Aus weniger als 30 cm Entfernung fiel der Todesschuss. Meuchlings ermordet von einem Augsburger SA-Mann. Tags zuvor sollte es schon geschehen. Der Revolver funktionierte nicht. Der Mörder schickte Hausmann zurück zu seinen Genossen und Kameraden in die Baracke: “Das machen wir morgen!“
"Grüßt mir meine Mina!" – sagte Hausmann.
Mina, die Frau des Getöteten wurde aus der Schutzhaft entlassen und konnte die Bestattung vorbereiten. Es war ein großes Abschiednehmen. Große Blumengebinde schmückten den Sarg. „Ein Sohn des Volkes wollt er sein und bleiben“ so stand es auf der Schleife. Und die zweite Schleife trug die Aufschrift: „Die Machtfrage ist gelöst – die Rechtsfrage ist offen“.

Hermann Göring hatte für diese Morde weitgehend Straffreiheit beordert:
“Jede Kugel, die jetzt aus einer Polizeipistole kommt, ist meine Kugel. Wenn man das Mord nennt, dann habe ich gemordet, das habe ich befohlen, ich decke das… Hier habe ich keine Gerechtigkeit zu üben, hier habe ich nur zu vernichten und auszurotten – weiter nichts. Und sie mordeten weiter – die Gefängnisse waren überfüllt. Wie Spinnennetze wuchsen die Konzentrationslager in ganz Deutschland.

Der Krieg gegen das eigene Volk hatte begonnen.
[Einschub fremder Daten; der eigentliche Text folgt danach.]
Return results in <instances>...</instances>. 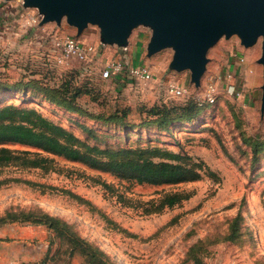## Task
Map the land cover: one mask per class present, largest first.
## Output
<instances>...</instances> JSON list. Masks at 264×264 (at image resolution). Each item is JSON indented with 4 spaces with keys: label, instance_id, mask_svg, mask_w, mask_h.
Instances as JSON below:
<instances>
[{
    "label": "rangeland",
    "instance_id": "1",
    "mask_svg": "<svg viewBox=\"0 0 264 264\" xmlns=\"http://www.w3.org/2000/svg\"><path fill=\"white\" fill-rule=\"evenodd\" d=\"M8 5L12 14L0 27H8L0 30V108L34 109L90 148L141 150L188 172L177 182L138 183L128 171L107 168L103 153L73 160L0 142V245L41 247L35 264H264L261 38L243 48L236 35L222 36L208 48L196 87L189 70L170 67L172 48L147 56L144 25L132 30L126 48L103 46L89 26L77 39L96 47L97 59L57 66L46 47L57 36L76 37V29L65 18L30 26L20 2L0 3ZM116 56L139 58L154 80L102 78L104 63ZM172 80L190 95H170L165 85ZM209 83L215 102L194 106ZM230 85L238 96L226 92ZM171 195L179 199L167 205ZM12 226L26 232L18 236Z\"/></svg>",
    "mask_w": 264,
    "mask_h": 264
},
{
    "label": "water",
    "instance_id": "2",
    "mask_svg": "<svg viewBox=\"0 0 264 264\" xmlns=\"http://www.w3.org/2000/svg\"><path fill=\"white\" fill-rule=\"evenodd\" d=\"M11 1V0H6ZM23 9H35L38 25L62 18L76 29H98L99 43L126 48L132 30H150L147 56L172 48L170 67L189 70L190 81L200 86L206 52L222 36L236 35L243 48L259 38L262 66L261 111L264 110V0H20Z\"/></svg>",
    "mask_w": 264,
    "mask_h": 264
},
{
    "label": "trees",
    "instance_id": "3",
    "mask_svg": "<svg viewBox=\"0 0 264 264\" xmlns=\"http://www.w3.org/2000/svg\"><path fill=\"white\" fill-rule=\"evenodd\" d=\"M191 103L198 106L195 100ZM0 142L41 147L73 160H86L93 152L103 153L108 158L105 162L107 168L112 171H128L138 183L177 182L183 180L188 172V168L181 164L166 161L153 162L141 150L107 152L90 148L79 142L74 135L30 108L15 106L0 108ZM168 156L176 159L179 157L176 154ZM91 159L96 162L94 158ZM178 199L177 195H171L166 198V204L173 205ZM49 220L57 222L54 217H49Z\"/></svg>",
    "mask_w": 264,
    "mask_h": 264
},
{
    "label": "built area",
    "instance_id": "4",
    "mask_svg": "<svg viewBox=\"0 0 264 264\" xmlns=\"http://www.w3.org/2000/svg\"><path fill=\"white\" fill-rule=\"evenodd\" d=\"M6 0H0L1 2ZM21 3L20 0H17ZM20 12V17L30 26H37L40 17L35 11L29 9H23ZM50 51L53 57V61L57 66H65L66 64L77 63H90L97 59L98 50L96 47L90 44L81 43L77 37L69 35H61L52 39ZM236 54V53H235ZM236 60L240 64L245 63V58L241 55L236 56ZM101 76L104 79H125L131 82H137L141 84H149L154 80L155 74L145 64H133L128 61L125 56H119L107 60L102 69ZM166 91L175 97H185L190 95L188 88L177 82L168 81L165 85ZM226 92L229 95H239V89L236 86L230 85L226 88ZM216 100V90L213 83H209L203 95H196L195 101L197 105L203 107L205 104H213Z\"/></svg>",
    "mask_w": 264,
    "mask_h": 264
},
{
    "label": "crops",
    "instance_id": "5",
    "mask_svg": "<svg viewBox=\"0 0 264 264\" xmlns=\"http://www.w3.org/2000/svg\"><path fill=\"white\" fill-rule=\"evenodd\" d=\"M12 8L10 7V5L8 6H4V8L0 7V27H4L5 24L2 25V23H6L5 20L8 19V14H10V9ZM12 14V13H11ZM18 15V14H16ZM21 20V19H20ZM89 27V26H88ZM8 28V27H7ZM6 27L3 29H0L1 31H4L7 29ZM21 29H19L17 32H20L21 34H25V28L21 27ZM15 35H17L18 33H14ZM45 48V47H44ZM42 50V48H41ZM50 51V46L46 47V52ZM137 54V53H136ZM119 56L113 57V58H117ZM136 58L134 57V59L131 60V62L133 64H137L135 61H137ZM63 67V66H62ZM27 228V227H26ZM12 231L16 232L17 230L19 234H17L18 236L23 235L26 232V229L21 230L19 226H12ZM2 232H6L3 231ZM28 250V252H27ZM23 249V247H21V244L19 243H8V244H2L0 245V264H35L36 261H38V259L40 257H42L43 255V249L41 247L34 249L33 252L30 251L29 249ZM40 260V259H39Z\"/></svg>",
    "mask_w": 264,
    "mask_h": 264
}]
</instances>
Ein ungleicher Kampf. Terror hatten die Nazis auf ihre Fahnen geschrieben. Unendliche Qualen hatten Frauen, Männer, Kinder zu erleiden – die jüdischen Opfer. Und überall wo sie hinkamen, diese Nationalsozialisten, brachten sie Not, Tod und verbrannte Erde.

Und mitten in dieser Zerstörung der Menschenrechte gab es Menschen, die aufstanden, die sich wehrten, Widerstand leisteten. Sie kamen aus der Arbeiterbewegung. Sie die wussten was Krieg bedeutet. Schon lange haben sie gewarnt: Wählt nicht Hitler, Hitler bedeutet Krieg. Das Geld der Banken, der Großunternehmen war es, das den Terror der Nazis stützte.
Es gab Widerstand – von Anfang an, das sollte die Welt nicht vergessen. Ja, die größte Kraft, die Arbeiterbewegung, sie waren sich nicht einig. Das sollen wir nie vergessen, obwohl es nicht die Schuldfrage war. Es gab Widerstand. Mitten unter dem größten Terror. Bewussten Widerstand, trotz Todesgefahr. Neben den Namen Bebo Wager und Clemens Högg, sind die anderen zu nennen, Maria Miller, Anni und Josef Weichenberger, Karl Hitzler und Karl Nolan – Willi Weise, Alois und Fritz Pröll – Michael Widemann, Innozenz Rehm und der Landtagsabgeordnete Josef Wagner und andere. Sie haben nicht überlebt. Ihr Wissen und Ihre Hoffnung verpflichtete sie und da waren viele, die nach Jahren Zuchthaus und KZ-Haft überlebten – sie hat es gegeben und zwar von Anfang an. Unvergessen sollen sie sein.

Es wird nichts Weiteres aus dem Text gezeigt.